>> BEGIN EXCERPTED PASSAGE

UNDERSTATEMENT.030216

Isaac Newton       [From a letter to my kids]

I read somewhere that if you are asked to tell something about yourself, it is always better to say as little as possible.  If there is something about you that’s worth telling, somebody else can tell it, and it will sound a whole lot better coming from them than from you.

And if you are supposed to get an award for something you’ve done, make it a point to give all the credit to someone else.  Like your husband or your wife, or momma or daddy, or your teacher or boss or mentor.  Like Isaac Newton said, “If I have seen further, it is by standing upon the sholders of Giants.”  It’s especially neat if you can give the credit to the little people; like people who work for you; or your kids.  If you hunt a little, you can always find the right person or people to give the credit to.  If you’ll humble yourself, the Lord’s gonna lift you up. (James 4:10)

Winston Churchill and Abraham Lincoln (both of them) said that when you give a speech in English, use English (Anglo-Saxon) words, like hit, or run, or eat, or bite, or talk, or feel, or love, instead of long French-Latin based words like masticate, or orate, or agitate, or literate.  The short words have more meaning, more impact, and they stay with you longer.  In this case, as with the other, less is more.

>> END EXCERPTED PASSAGE
>> BEGIN GIVEN DATA

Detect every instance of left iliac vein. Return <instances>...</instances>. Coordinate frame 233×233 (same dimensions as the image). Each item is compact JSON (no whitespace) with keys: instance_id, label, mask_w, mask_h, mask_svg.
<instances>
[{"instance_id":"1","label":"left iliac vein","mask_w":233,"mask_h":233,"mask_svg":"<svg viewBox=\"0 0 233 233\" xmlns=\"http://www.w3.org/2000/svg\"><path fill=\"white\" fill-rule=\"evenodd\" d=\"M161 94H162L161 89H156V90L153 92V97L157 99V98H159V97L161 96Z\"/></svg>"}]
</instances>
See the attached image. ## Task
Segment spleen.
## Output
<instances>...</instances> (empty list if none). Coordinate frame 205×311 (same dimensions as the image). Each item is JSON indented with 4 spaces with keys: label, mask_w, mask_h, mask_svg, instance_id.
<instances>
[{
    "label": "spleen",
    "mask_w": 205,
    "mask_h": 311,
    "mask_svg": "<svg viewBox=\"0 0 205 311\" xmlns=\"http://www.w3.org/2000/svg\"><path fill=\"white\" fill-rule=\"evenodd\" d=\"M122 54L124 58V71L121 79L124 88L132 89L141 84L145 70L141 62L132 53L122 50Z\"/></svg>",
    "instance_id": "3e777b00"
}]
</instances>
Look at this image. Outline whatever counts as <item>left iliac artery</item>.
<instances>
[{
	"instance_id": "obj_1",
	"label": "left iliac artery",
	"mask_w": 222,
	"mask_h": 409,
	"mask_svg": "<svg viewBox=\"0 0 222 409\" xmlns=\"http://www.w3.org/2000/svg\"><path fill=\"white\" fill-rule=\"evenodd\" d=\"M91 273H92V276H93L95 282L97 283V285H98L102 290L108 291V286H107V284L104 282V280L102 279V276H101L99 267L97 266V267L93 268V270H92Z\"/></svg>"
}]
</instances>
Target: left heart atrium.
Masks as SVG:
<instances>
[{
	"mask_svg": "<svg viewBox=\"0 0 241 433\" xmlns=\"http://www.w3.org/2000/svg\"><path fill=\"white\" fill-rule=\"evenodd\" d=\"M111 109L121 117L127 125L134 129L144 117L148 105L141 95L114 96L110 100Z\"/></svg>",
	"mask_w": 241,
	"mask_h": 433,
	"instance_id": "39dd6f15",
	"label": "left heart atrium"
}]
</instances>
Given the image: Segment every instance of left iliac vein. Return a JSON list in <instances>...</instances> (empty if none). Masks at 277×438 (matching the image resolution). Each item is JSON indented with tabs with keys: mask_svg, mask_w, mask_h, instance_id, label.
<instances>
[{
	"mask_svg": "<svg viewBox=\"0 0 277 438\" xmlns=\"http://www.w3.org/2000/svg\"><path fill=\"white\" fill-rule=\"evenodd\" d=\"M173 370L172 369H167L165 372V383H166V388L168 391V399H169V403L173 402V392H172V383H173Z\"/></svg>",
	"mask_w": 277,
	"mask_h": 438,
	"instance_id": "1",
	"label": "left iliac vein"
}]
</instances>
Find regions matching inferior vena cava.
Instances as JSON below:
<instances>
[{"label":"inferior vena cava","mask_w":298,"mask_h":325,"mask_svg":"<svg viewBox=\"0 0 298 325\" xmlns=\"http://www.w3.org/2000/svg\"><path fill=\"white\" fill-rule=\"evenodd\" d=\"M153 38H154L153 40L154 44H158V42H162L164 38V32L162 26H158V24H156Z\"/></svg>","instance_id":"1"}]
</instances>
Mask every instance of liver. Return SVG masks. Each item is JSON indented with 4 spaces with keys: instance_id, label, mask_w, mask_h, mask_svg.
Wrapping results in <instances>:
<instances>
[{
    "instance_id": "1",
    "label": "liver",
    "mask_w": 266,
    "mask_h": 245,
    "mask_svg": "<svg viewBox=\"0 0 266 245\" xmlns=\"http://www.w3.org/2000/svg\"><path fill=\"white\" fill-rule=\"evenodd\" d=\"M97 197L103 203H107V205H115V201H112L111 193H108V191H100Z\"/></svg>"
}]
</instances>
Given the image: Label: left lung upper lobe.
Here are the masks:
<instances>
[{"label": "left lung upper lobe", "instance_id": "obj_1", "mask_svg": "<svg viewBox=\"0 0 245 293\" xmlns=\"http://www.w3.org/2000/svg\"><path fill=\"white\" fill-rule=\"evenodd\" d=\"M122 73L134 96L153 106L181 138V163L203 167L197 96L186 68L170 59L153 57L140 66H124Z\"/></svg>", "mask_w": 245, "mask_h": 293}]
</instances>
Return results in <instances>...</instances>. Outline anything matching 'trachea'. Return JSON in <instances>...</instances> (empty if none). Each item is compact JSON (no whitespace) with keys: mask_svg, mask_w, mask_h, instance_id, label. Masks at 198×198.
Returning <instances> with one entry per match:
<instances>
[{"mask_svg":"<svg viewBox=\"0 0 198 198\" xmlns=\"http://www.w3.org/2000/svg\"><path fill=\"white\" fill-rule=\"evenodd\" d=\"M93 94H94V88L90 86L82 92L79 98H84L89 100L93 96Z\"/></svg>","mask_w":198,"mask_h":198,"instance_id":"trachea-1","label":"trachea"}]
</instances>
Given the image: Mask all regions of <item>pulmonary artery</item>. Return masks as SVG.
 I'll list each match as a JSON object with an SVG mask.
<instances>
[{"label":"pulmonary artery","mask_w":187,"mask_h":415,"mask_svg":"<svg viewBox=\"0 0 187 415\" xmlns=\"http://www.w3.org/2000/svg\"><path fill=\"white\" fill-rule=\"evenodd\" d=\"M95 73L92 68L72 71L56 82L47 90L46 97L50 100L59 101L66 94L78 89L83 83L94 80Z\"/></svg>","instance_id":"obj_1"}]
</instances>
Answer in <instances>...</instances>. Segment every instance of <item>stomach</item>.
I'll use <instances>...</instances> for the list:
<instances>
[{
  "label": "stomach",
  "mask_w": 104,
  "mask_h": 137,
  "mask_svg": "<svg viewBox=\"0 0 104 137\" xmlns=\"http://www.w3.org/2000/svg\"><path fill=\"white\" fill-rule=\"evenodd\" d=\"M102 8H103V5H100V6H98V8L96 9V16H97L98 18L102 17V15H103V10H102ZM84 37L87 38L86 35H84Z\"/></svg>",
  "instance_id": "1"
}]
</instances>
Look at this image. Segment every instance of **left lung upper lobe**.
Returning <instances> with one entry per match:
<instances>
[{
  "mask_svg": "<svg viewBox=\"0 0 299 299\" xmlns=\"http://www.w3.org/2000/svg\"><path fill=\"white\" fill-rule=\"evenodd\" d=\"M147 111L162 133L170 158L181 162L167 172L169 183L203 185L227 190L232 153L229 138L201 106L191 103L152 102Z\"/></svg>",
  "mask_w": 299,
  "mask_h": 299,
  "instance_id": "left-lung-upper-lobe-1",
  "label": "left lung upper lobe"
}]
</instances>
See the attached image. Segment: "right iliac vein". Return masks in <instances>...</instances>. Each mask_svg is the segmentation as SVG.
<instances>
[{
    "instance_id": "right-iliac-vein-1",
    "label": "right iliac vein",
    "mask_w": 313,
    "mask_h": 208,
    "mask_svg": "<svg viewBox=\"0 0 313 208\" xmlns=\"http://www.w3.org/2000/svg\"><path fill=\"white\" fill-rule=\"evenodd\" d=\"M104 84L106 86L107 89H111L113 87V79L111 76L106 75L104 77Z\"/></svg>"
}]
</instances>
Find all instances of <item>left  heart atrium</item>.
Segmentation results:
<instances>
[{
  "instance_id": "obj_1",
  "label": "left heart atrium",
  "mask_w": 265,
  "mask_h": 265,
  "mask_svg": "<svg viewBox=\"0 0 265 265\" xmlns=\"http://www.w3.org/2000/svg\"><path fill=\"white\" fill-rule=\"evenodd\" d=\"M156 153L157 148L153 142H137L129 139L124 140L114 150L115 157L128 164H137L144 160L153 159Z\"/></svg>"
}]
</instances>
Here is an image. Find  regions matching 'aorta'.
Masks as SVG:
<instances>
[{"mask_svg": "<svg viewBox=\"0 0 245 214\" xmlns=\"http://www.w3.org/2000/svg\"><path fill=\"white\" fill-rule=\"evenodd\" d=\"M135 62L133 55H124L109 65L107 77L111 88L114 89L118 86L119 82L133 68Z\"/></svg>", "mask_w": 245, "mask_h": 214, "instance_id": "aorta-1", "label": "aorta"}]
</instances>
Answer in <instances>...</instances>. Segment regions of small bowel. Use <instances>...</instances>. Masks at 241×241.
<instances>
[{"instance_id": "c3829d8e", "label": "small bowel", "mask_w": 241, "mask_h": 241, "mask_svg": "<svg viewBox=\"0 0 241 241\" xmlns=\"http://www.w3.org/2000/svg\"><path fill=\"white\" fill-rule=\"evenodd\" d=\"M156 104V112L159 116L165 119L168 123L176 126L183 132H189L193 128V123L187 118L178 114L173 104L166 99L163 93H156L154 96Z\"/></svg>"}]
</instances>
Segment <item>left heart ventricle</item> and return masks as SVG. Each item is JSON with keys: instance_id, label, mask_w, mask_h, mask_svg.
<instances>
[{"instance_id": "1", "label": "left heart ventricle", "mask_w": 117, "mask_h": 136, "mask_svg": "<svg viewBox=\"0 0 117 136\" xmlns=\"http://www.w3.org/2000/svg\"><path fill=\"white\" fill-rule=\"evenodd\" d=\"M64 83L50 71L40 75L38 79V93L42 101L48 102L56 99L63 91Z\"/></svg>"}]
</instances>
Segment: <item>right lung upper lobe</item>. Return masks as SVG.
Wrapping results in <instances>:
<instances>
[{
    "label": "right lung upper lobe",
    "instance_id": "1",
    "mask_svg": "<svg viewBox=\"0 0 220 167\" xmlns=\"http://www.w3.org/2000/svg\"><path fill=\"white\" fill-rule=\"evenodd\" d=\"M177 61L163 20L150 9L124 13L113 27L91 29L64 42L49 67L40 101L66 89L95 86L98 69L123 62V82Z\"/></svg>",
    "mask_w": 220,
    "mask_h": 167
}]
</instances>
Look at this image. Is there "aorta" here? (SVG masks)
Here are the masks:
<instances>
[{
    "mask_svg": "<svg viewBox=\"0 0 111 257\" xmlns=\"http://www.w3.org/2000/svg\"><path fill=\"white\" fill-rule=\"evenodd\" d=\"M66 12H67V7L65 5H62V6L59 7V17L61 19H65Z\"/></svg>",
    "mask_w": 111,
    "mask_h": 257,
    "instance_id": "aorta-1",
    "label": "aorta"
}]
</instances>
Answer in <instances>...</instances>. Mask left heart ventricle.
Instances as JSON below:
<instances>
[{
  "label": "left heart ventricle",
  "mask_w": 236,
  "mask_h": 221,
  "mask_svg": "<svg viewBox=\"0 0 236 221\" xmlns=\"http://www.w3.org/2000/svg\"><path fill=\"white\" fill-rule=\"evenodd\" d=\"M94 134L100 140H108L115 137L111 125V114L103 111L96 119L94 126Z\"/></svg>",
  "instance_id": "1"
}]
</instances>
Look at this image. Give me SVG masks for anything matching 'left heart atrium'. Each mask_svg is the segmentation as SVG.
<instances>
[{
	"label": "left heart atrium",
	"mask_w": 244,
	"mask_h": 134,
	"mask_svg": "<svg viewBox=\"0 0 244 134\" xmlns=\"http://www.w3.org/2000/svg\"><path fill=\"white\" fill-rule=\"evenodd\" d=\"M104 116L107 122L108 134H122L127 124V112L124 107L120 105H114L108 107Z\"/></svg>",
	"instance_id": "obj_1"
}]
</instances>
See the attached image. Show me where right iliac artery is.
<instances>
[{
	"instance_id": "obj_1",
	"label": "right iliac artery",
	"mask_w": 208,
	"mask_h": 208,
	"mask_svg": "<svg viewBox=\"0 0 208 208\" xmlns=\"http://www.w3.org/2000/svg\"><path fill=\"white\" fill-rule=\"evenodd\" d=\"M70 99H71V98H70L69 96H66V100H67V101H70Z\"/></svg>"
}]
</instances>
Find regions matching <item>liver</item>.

>> END GIVEN DATA

§ **TASKS AND EXERCISES**:
(A) Do the following statements agree with the letter on understatement? Answer yes or no for each and quote the deciding words. (i) The letter advises saying as much as possible when asked to tell about yourself. (ii) Winston Churchill and Abraham Lincoln are both credited with advising the use of Anglo-Saxon words in English speeches. (iii) The letter holds that long French-Latin based words have more impact than short ones.
(B) List every word the letter on understatement gives as an example of an English (Anglo-Saxon) word.
(C) Please copy everything in the letter on understatement from "UNDERSTATEMENT.030216" down to "than from you.".

§ **RESPONSES PER TASK**:
(A)
(i) No: "it is always better to say as little as possible."
(ii) Yes: "Winston Churchill and Abraham Lincoln (both of them) said that when you give a speech in English, use English (Anglo-Saxon) words"
(iii) No: "The short words have more meaning, more impact, and they stay with you longer."

(B) hit, run, eat, bite, talk, feel, love

(C)
UNDERSTATEMENT.030216

Isaac Newton       [From a letter to my kids]

I read somewhere that if you are asked to tell something about yourself, it is always better to say as little as possible.  If there is something about you that’s worth telling, somebody else can tell it, and it will sound a whole lot better coming from them than from you.